Extracted data.
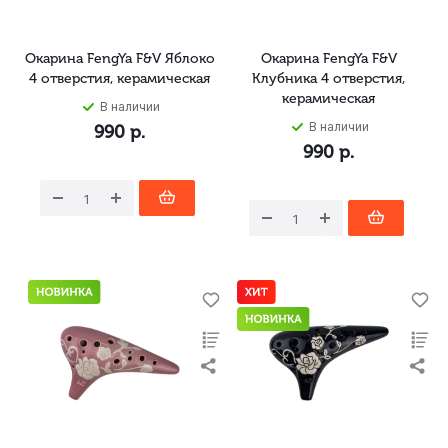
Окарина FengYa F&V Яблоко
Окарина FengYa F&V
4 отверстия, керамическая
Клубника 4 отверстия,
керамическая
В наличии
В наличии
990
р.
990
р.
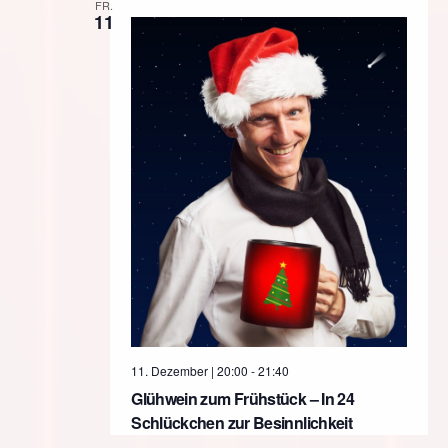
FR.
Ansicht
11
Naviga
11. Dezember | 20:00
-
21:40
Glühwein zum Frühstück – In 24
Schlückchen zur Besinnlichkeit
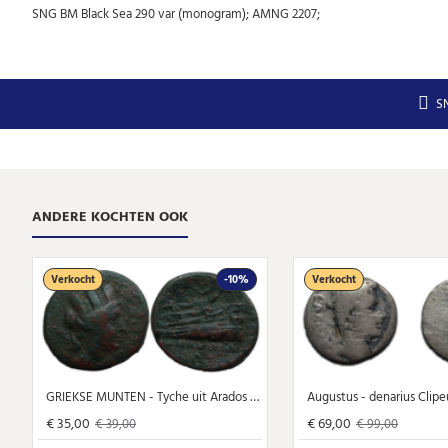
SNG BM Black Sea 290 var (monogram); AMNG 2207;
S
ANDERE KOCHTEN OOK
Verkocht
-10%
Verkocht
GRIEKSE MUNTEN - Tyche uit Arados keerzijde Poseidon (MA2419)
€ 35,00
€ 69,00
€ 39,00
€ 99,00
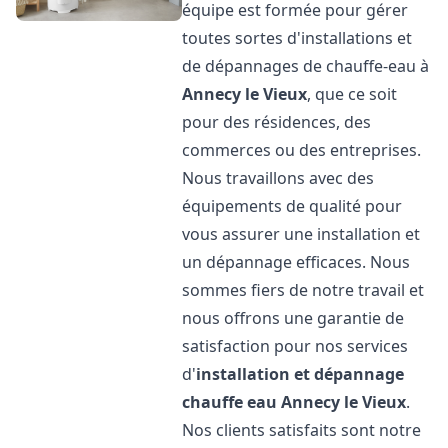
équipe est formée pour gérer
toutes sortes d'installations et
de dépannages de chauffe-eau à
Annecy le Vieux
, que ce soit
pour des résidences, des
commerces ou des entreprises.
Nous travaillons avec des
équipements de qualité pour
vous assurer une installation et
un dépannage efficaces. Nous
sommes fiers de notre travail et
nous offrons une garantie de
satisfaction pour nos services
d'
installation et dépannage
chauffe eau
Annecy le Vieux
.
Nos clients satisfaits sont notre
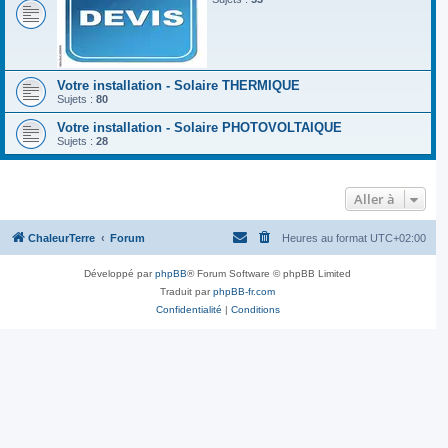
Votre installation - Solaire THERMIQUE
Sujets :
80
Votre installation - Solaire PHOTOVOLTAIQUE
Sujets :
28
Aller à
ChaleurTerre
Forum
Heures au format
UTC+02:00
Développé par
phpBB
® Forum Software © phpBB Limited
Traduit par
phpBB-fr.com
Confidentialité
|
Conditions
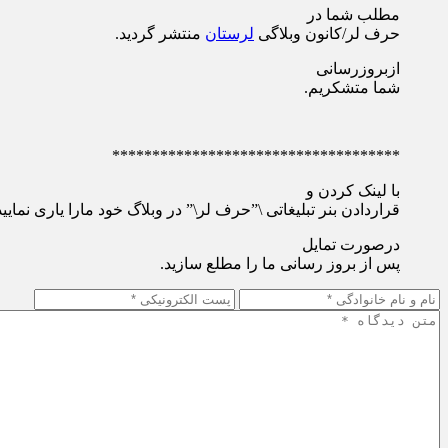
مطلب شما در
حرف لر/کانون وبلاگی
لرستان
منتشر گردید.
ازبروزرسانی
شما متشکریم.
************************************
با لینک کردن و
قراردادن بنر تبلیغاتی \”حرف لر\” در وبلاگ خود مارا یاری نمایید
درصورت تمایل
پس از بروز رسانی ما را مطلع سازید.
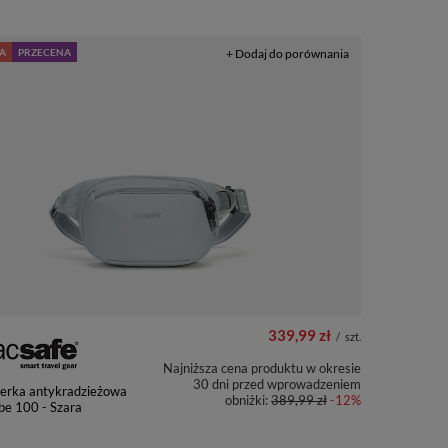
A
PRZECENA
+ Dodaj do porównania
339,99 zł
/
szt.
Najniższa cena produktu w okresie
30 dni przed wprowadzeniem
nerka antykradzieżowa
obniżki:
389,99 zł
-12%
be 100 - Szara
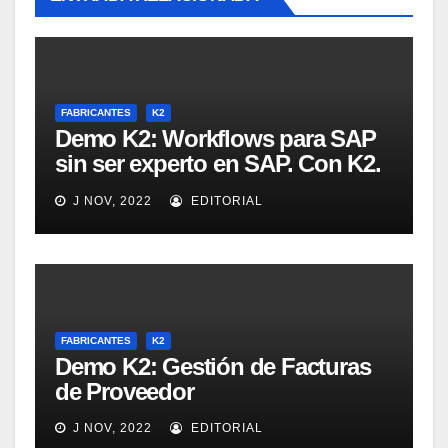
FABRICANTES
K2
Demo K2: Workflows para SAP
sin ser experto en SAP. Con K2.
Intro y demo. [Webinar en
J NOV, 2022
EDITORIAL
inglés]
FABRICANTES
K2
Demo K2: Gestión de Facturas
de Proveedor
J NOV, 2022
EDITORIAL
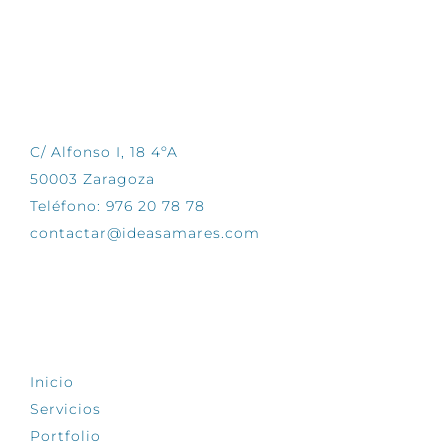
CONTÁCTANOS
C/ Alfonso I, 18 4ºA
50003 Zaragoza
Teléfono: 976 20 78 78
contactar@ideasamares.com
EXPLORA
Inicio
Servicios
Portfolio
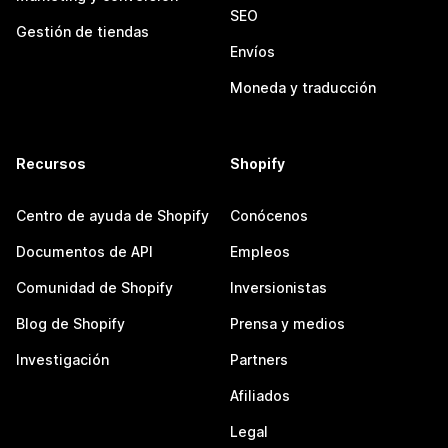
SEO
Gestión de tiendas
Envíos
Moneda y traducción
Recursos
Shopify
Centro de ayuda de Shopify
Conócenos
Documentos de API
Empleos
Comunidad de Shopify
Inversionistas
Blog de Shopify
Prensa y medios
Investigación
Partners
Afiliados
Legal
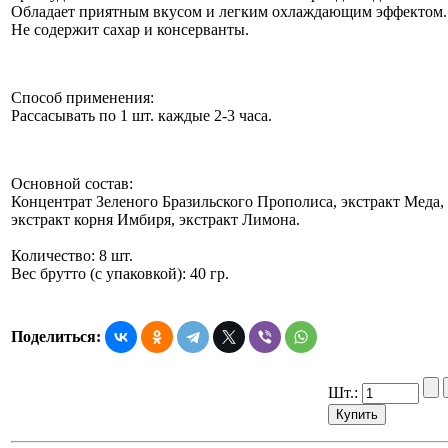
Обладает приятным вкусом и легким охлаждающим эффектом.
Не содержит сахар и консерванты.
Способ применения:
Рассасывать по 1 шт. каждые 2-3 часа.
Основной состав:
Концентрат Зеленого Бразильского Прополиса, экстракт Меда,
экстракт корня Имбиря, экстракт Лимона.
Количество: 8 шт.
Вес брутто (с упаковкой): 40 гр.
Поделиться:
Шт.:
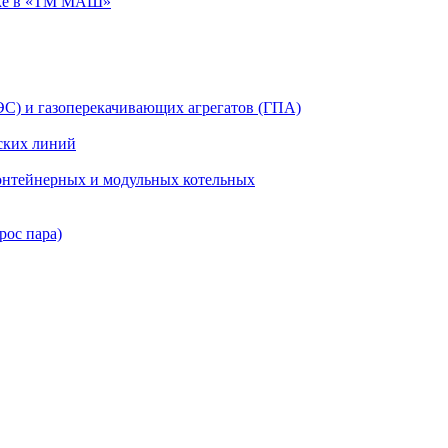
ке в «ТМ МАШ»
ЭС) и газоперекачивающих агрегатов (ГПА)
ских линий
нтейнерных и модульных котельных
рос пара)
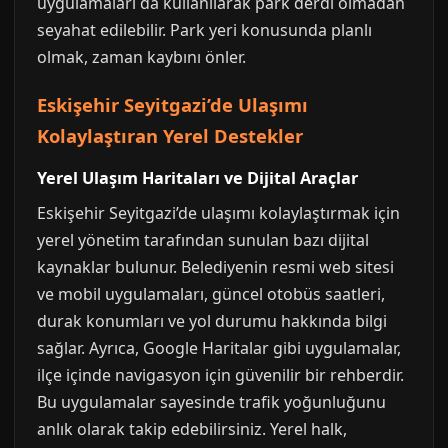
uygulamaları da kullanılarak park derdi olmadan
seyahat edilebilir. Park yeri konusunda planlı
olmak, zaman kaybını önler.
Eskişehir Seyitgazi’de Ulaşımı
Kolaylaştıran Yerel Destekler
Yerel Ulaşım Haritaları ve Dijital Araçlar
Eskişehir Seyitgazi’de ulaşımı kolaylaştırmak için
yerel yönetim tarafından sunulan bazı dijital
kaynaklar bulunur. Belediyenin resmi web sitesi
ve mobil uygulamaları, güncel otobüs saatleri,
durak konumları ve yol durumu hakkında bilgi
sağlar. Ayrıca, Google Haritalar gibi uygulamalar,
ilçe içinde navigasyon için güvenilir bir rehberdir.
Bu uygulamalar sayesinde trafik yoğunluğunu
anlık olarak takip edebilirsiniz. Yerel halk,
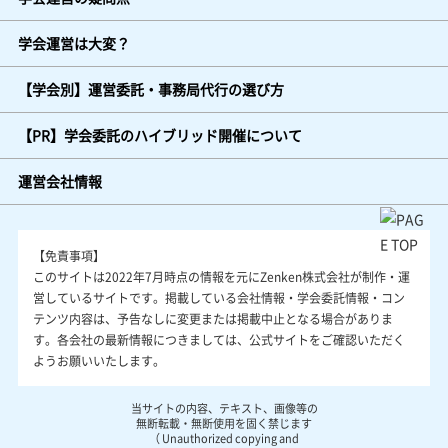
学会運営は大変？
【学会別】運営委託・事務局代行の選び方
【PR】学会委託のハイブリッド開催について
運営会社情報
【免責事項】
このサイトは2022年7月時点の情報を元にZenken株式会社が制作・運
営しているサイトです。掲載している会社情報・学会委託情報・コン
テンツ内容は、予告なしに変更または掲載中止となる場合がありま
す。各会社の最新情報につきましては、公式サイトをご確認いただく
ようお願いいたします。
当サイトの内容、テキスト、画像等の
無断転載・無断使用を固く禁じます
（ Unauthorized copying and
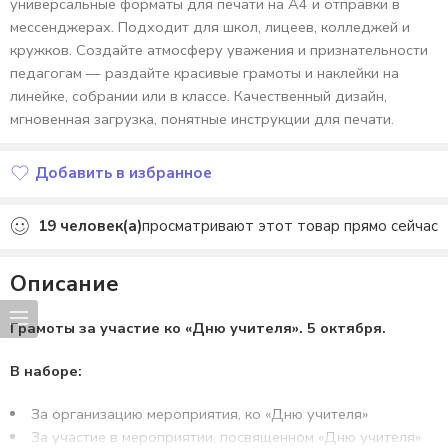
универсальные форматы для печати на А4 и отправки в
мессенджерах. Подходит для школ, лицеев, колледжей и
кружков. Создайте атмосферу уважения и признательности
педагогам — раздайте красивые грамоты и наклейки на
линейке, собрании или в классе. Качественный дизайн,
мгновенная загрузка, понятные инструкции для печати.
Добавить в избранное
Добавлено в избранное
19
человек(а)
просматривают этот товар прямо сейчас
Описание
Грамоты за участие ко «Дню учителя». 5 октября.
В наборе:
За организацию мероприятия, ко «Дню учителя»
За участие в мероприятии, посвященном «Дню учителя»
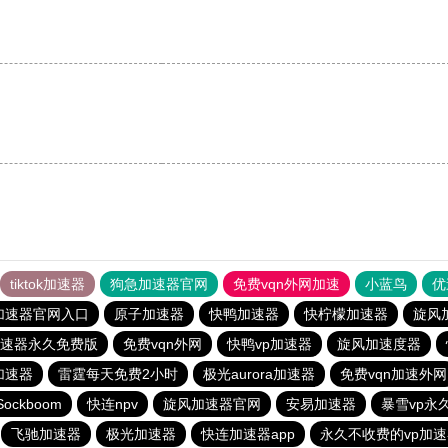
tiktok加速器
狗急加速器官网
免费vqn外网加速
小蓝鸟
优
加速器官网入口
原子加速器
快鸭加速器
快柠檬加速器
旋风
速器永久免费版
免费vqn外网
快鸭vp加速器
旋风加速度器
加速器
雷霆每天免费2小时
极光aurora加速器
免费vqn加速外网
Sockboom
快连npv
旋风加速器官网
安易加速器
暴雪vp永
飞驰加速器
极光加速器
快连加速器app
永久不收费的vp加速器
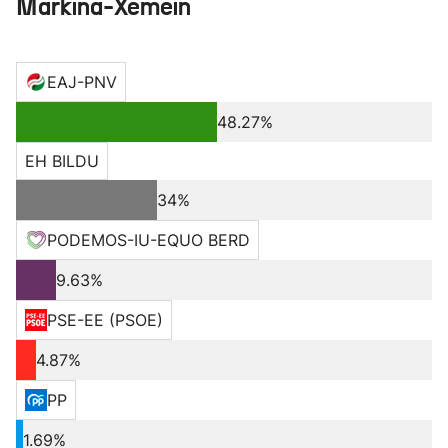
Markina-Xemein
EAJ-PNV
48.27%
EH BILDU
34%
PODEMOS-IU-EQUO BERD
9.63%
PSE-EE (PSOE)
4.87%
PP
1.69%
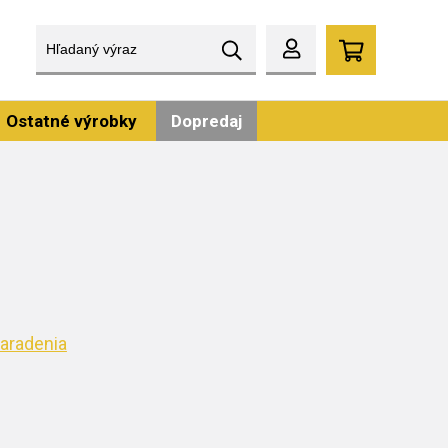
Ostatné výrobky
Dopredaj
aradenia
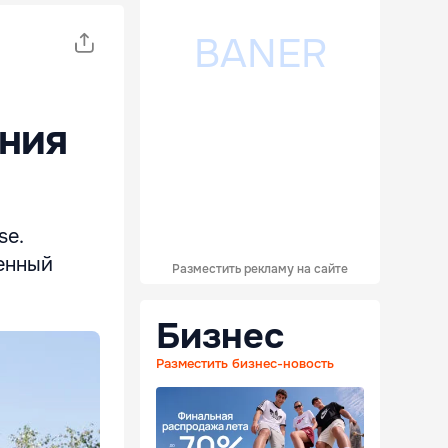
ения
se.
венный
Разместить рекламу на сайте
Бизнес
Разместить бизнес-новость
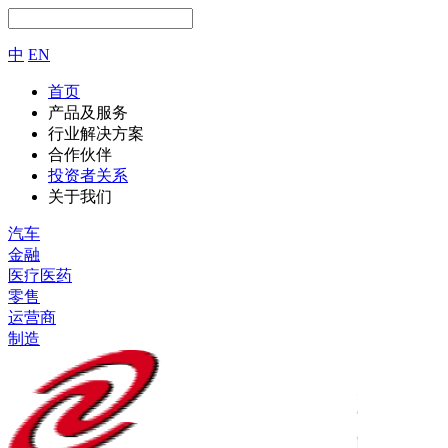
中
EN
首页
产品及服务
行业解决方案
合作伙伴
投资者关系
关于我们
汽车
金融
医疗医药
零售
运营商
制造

Task instructions. Find the string "Shopify" in the material above. Then copy each line that has it.

Response box.
Shopify
Centro de ayuda de Shopify
Comunidad de Shopify
Blog de Shopify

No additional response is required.